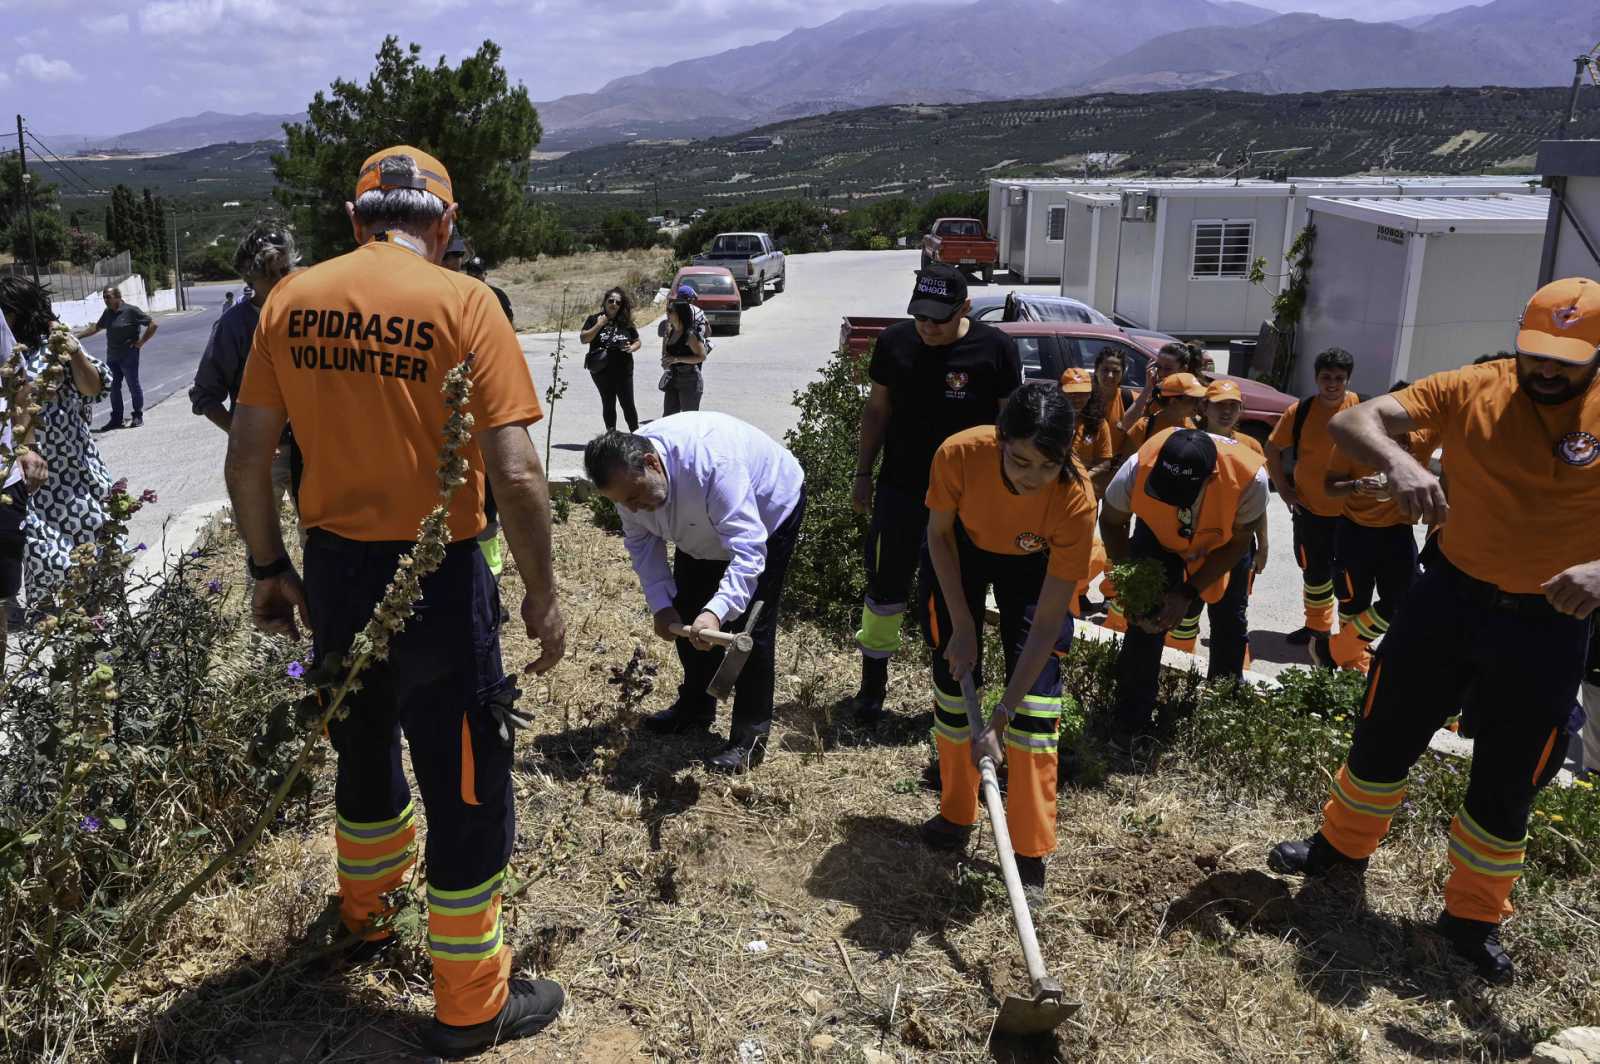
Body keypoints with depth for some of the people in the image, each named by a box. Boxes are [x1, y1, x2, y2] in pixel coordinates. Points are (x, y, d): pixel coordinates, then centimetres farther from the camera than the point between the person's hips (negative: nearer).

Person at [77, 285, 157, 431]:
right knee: (113, 387, 10)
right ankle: (116, 418, 18)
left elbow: (153, 325, -12)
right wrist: (78, 336, 19)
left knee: (133, 386, 3)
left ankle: (138, 416, 14)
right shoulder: (108, 313, 9)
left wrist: (141, 342, -13)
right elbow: (96, 327, 23)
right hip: (112, 356, 7)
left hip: (128, 355, -7)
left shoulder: (131, 311, -11)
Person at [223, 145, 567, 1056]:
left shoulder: (292, 299, 1)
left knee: (364, 748, 28)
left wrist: (270, 568, 15)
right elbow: (514, 472, -18)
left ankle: (368, 911, 53)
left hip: (332, 572, 6)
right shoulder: (462, 303, -13)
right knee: (466, 785, 9)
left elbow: (248, 453, 4)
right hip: (436, 579, -5)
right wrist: (543, 596, -8)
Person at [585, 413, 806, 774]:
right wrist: (660, 604, -21)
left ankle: (750, 739, -2)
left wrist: (717, 611, -61)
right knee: (687, 614, 12)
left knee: (749, 626, -12)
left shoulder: (712, 464, -45)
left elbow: (747, 549, -48)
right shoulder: (627, 474, -23)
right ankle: (695, 707, 32)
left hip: (768, 511, -7)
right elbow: (642, 543, -9)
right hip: (704, 532, 7)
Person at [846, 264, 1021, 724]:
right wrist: (863, 473, 6)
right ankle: (872, 686, 22)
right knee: (885, 586, 6)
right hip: (900, 487, 2)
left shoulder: (995, 349, -10)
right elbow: (877, 409, 7)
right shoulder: (895, 342, -3)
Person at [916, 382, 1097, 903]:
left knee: (1036, 698, -10)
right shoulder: (959, 454, -37)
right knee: (953, 675, 2)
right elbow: (940, 534, -14)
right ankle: (956, 815, 25)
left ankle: (1031, 857, 2)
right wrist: (963, 625, -16)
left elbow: (1046, 623, -33)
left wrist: (999, 720, -35)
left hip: (1036, 564, -1)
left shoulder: (1076, 499, -38)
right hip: (961, 550, 1)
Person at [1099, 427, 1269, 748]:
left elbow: (1239, 542, -21)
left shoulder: (1250, 479, -42)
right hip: (1159, 537, -1)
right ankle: (1130, 725, 3)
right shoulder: (1139, 468, -41)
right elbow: (1111, 522, -17)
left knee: (1228, 622, 13)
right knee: (1145, 618, -11)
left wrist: (1189, 593, -26)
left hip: (1224, 543, 1)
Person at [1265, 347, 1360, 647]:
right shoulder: (1299, 410, -8)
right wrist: (1283, 489, -2)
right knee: (1315, 571, 16)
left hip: (1351, 508, -1)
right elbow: (1273, 449, 3)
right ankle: (1318, 626, 35)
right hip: (1309, 507, 1)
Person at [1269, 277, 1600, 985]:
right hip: (1450, 596, 1)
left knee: (1506, 785, 11)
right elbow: (1351, 422, -19)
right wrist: (1397, 459, -40)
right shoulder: (1472, 390, -9)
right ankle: (1343, 846, 39)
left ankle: (1473, 918, 32)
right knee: (1384, 736, 13)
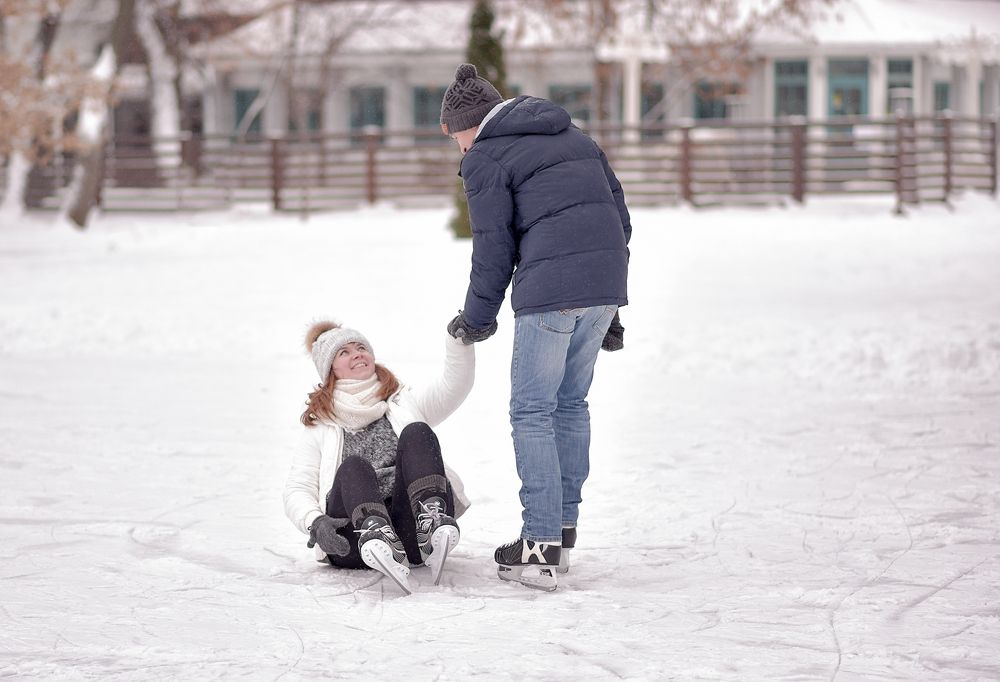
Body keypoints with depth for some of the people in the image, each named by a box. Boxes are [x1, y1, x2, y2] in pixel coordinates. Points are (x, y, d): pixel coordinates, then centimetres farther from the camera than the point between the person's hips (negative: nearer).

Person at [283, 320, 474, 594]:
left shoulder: (404, 404, 27)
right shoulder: (320, 427, 23)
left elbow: (455, 385, 10)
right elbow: (297, 489, 12)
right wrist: (316, 523, -11)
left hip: (409, 528, 1)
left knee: (416, 433, -19)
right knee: (353, 467, -30)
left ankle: (433, 524, -46)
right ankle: (379, 541, -61)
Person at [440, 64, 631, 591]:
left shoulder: (486, 158, 2)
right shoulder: (574, 137, 23)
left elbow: (494, 248, -1)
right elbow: (619, 213, 21)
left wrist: (477, 319, 12)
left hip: (548, 290, -7)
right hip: (606, 281, 7)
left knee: (532, 412, 0)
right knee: (571, 404, 19)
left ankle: (540, 546, -6)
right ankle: (564, 532, 22)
★ ★ ★ ★ ★
Convert every line of the records above into a JSON array of strings, one string per line, and skip blank lines. Leave out the pictures.

RESPONSE AREA »
[
  "Body keypoints with depth for some of the people in the image, each named by a box. Boxes are [x1, y1, x2, y2] in pixel coordinates. Points are (x, y, d): pixel coordinates, then centimetres farther from the camera than the point between the person's hips (negative: nearer).",
  "Person at [77, 285, 157, 431]:",
  "right knee: (113, 387, 10)",
  "right ankle: (116, 418, 18)",
  "left elbow: (153, 325, -12)",
  "right wrist: (78, 336, 19)",
  "left knee: (133, 386, 3)",
  "left ankle: (138, 416, 14)",
  "right shoulder: (108, 313, 9)",
  "left wrist: (141, 342, -13)",
  "right elbow: (96, 327, 23)",
  "right hip: (112, 356, 7)",
  "left hip: (128, 355, -7)",
  "left shoulder: (131, 311, -11)",
  "Person at [223, 145, 567, 1056]:",
  "left shoulder: (292, 299, 1)",
  "left knee: (364, 748, 28)",
  "left wrist: (270, 568, 15)",
  "right elbow: (514, 472, -18)",
  "left ankle: (368, 911, 53)",
  "left hip: (332, 572, 6)",
  "right shoulder: (462, 303, -13)",
  "right knee: (466, 785, 9)",
  "left elbow: (248, 453, 4)",
  "right hip: (436, 579, -5)",
  "right wrist: (543, 596, -8)",
  "Person at [585, 413, 806, 774]:",
  "right wrist: (660, 604, -21)",
  "left ankle: (750, 739, -2)",
  "left wrist: (717, 611, -61)",
  "right knee: (687, 614, 12)",
  "left knee: (749, 626, -12)",
  "left shoulder: (712, 464, -45)",
  "left elbow: (747, 549, -48)",
  "right shoulder: (627, 474, -23)",
  "right ankle: (695, 707, 32)",
  "left hip: (768, 511, -7)",
  "right elbow: (642, 543, -9)",
  "right hip: (704, 532, 7)",
  "Person at [846, 264, 1021, 724]:",
  "right wrist: (863, 473, 6)",
  "right ankle: (872, 686, 22)",
  "right knee: (885, 586, 6)",
  "right hip: (900, 487, 2)",
  "left shoulder: (995, 349, -10)",
  "right elbow: (877, 409, 7)",
  "right shoulder: (895, 342, -3)",
  "Person at [916, 382, 1097, 903]:",
  "left knee: (1036, 698, -10)",
  "right shoulder: (959, 454, -37)",
  "right knee: (953, 675, 2)",
  "right elbow: (940, 534, -14)",
  "right ankle: (956, 815, 25)",
  "left ankle: (1031, 857, 2)",
  "right wrist: (963, 625, -16)",
  "left elbow: (1046, 623, -33)",
  "left wrist: (999, 720, -35)",
  "left hip: (1036, 564, -1)",
  "left shoulder: (1076, 499, -38)",
  "right hip: (961, 550, 1)",
  "Person at [1099, 427, 1269, 748]:",
  "left elbow: (1239, 542, -21)",
  "left shoulder: (1250, 479, -42)",
  "right hip: (1159, 537, -1)",
  "right ankle: (1130, 725, 3)",
  "right shoulder: (1139, 468, -41)",
  "right elbow: (1111, 522, -17)",
  "left knee: (1228, 622, 13)",
  "right knee: (1145, 618, -11)",
  "left wrist: (1189, 593, -26)",
  "left hip: (1224, 543, 1)",
  "Person at [1265, 347, 1360, 647]:",
  "right shoulder: (1299, 410, -8)",
  "right wrist: (1283, 489, -2)",
  "right knee: (1315, 571, 16)",
  "left hip: (1351, 508, -1)",
  "right elbow: (1273, 449, 3)",
  "right ankle: (1318, 626, 35)",
  "right hip: (1309, 507, 1)",
  "Person at [1269, 277, 1600, 985]:",
  "right hip: (1450, 596, 1)",
  "left knee: (1506, 785, 11)",
  "right elbow: (1351, 422, -19)",
  "right wrist: (1397, 459, -40)",
  "right shoulder: (1472, 390, -9)",
  "right ankle: (1343, 846, 39)",
  "left ankle: (1473, 918, 32)",
  "right knee: (1384, 736, 13)",
  "Body keypoints with depth for some of the people in the image, each named by a box. Boxes are [x1, y1, x2, y2] in pixel coordinates. Points are (x, y, d): pixel coordinates, then centimetres farther from the camera than the point between the person's hips (negative: nearer).",
  "Person at [283, 320, 474, 594]:",
  "left shoulder: (404, 404, 27)",
  "right shoulder: (320, 427, 23)",
  "left elbow: (455, 385, 10)",
  "right elbow: (297, 489, 12)",
  "right wrist: (316, 523, -11)",
  "left hip: (409, 528, 1)",
  "left knee: (416, 433, -19)",
  "right knee: (353, 467, -30)",
  "left ankle: (433, 524, -46)",
  "right ankle: (379, 541, -61)",
  "Person at [440, 64, 631, 591]:",
  "left shoulder: (486, 158, 2)",
  "right shoulder: (574, 137, 23)",
  "left elbow: (494, 248, -1)",
  "right elbow: (619, 213, 21)",
  "left wrist: (477, 319, 12)",
  "left hip: (548, 290, -7)",
  "right hip: (606, 281, 7)",
  "left knee: (532, 412, 0)",
  "right knee: (571, 404, 19)",
  "left ankle: (540, 546, -6)",
  "right ankle: (564, 532, 22)"
]